# THE PROBLEM:
Repeat nothing but the lines below running from the one containing "5m Delta Light" to the one containing "Rūpējaties par to, lai". Keep both end lines.

# RECORDS FOR THIS TASK:
- Opening Delimiter -
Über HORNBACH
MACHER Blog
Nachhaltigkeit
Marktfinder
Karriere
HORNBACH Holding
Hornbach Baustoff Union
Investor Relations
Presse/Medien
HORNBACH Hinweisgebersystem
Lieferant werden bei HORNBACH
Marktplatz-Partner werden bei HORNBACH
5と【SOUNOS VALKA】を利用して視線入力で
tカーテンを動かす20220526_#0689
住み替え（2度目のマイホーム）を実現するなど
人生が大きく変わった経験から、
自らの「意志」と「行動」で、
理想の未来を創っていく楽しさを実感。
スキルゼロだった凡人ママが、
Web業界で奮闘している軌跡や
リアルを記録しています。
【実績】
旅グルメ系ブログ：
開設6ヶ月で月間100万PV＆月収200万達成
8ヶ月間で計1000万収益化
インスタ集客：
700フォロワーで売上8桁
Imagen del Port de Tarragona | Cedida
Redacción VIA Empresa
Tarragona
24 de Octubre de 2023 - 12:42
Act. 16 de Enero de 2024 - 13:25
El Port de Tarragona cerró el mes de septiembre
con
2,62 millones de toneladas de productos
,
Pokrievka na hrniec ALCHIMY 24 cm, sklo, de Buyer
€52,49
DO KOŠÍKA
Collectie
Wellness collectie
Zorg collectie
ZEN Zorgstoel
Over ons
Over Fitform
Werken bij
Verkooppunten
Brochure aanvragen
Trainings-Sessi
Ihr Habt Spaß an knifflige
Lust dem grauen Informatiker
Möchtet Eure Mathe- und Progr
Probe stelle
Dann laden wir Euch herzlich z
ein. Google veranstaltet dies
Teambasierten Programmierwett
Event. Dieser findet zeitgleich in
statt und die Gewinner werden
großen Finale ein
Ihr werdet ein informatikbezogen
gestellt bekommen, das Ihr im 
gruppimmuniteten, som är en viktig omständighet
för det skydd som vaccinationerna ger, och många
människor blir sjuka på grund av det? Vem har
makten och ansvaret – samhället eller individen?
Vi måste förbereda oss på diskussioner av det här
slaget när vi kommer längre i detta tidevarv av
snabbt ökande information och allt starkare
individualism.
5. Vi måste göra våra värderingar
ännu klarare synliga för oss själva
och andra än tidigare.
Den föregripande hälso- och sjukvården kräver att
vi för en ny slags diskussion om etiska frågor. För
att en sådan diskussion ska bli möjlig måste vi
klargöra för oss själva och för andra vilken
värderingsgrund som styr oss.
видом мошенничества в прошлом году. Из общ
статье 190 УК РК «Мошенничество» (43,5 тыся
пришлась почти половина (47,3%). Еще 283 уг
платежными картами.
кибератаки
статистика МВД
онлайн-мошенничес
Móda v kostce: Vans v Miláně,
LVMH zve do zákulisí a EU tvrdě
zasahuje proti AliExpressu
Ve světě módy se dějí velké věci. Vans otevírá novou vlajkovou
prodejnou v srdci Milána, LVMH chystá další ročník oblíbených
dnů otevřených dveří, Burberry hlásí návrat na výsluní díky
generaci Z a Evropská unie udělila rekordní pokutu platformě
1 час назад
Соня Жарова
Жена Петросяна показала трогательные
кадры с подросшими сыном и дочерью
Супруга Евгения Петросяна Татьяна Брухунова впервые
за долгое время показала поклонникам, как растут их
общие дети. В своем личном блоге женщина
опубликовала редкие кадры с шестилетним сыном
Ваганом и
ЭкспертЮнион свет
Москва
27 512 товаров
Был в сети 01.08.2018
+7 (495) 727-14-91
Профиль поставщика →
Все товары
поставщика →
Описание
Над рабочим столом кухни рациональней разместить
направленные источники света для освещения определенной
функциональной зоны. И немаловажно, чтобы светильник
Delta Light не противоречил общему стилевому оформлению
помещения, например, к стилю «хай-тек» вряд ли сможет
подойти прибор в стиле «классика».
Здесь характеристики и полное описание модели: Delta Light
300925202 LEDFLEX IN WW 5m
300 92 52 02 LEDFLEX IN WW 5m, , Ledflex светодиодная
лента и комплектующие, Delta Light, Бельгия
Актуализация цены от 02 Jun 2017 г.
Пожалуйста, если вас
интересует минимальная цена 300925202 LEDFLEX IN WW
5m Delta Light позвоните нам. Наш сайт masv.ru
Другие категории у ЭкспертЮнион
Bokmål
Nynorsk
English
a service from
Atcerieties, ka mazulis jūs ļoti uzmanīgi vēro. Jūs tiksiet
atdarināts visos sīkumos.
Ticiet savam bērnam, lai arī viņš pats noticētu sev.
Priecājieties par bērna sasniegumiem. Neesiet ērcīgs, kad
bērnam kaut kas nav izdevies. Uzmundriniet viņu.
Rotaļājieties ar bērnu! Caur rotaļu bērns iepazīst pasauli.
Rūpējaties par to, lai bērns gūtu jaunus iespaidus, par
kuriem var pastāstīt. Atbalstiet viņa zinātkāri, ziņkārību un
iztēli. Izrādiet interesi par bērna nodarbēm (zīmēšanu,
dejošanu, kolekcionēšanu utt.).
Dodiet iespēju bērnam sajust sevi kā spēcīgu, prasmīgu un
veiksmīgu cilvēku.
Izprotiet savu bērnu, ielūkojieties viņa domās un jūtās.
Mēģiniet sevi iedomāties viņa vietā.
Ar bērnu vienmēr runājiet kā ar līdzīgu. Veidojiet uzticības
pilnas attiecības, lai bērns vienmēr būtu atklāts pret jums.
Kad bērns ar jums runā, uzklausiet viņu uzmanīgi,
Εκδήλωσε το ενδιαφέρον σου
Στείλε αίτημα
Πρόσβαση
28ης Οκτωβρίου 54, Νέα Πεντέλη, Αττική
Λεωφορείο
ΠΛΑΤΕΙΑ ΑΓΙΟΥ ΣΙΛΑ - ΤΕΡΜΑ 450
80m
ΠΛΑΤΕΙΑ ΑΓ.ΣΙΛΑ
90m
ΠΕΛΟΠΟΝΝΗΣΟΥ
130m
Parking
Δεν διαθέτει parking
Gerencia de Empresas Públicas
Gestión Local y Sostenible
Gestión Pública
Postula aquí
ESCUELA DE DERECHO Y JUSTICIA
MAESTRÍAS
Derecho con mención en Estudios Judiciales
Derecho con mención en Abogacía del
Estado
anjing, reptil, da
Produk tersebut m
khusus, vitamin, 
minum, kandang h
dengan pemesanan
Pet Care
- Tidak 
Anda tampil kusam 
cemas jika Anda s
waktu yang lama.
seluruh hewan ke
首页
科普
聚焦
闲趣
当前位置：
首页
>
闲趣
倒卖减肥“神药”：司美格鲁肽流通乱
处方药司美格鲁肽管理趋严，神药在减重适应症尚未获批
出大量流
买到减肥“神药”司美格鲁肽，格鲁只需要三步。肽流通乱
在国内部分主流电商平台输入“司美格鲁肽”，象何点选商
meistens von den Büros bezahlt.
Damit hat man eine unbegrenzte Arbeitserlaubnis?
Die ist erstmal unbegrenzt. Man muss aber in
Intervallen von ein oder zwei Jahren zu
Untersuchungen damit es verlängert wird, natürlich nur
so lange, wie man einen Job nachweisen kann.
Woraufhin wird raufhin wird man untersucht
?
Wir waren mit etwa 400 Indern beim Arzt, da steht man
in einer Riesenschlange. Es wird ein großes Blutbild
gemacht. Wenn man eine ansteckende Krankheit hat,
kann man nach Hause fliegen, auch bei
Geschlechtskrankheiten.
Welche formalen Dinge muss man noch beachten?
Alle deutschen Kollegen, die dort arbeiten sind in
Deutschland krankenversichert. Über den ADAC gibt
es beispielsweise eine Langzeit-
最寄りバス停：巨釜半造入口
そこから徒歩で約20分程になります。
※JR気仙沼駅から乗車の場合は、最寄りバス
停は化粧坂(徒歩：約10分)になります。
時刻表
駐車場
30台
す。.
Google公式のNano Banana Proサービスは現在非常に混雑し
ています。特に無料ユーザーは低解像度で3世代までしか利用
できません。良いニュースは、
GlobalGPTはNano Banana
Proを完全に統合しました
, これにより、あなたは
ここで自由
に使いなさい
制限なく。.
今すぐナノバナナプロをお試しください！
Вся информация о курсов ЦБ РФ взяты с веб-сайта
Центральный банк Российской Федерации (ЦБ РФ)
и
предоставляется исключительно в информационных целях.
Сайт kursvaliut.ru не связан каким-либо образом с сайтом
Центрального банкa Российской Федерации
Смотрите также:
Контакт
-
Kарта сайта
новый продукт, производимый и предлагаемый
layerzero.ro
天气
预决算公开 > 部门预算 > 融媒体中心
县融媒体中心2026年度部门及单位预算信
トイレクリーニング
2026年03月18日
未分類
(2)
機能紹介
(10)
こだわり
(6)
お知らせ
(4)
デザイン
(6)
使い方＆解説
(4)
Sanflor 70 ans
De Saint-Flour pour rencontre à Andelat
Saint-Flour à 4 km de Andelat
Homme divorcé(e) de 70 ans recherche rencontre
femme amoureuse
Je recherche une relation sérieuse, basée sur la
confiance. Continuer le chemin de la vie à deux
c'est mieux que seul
- Closing Delimiter -
# ANSWER:
5m Delta Light позвоните нам. Наш сайт masv.ru
Другие категории у ЭкспертЮнион
Bokmål
Nynorsk
English
a service from
Atcerieties, ka mazulis jūs ļoti uzmanīgi vēro. Jūs tiksiet
atdarināts visos sīkumos.
Ticiet savam bērnam, lai arī viņš pats noticētu sev.
Priecājieties par bērna sasniegumiem. Neesiet ērcīgs, kad
bērnam kaut kas nav izdevies. Uzmundriniet viņu.
Rotaļājieties ar bērnu! Caur rotaļu bērns iepazīst pasauli.
Rūpējaties par to, lai bērns gūtu jaunus iespaidus, par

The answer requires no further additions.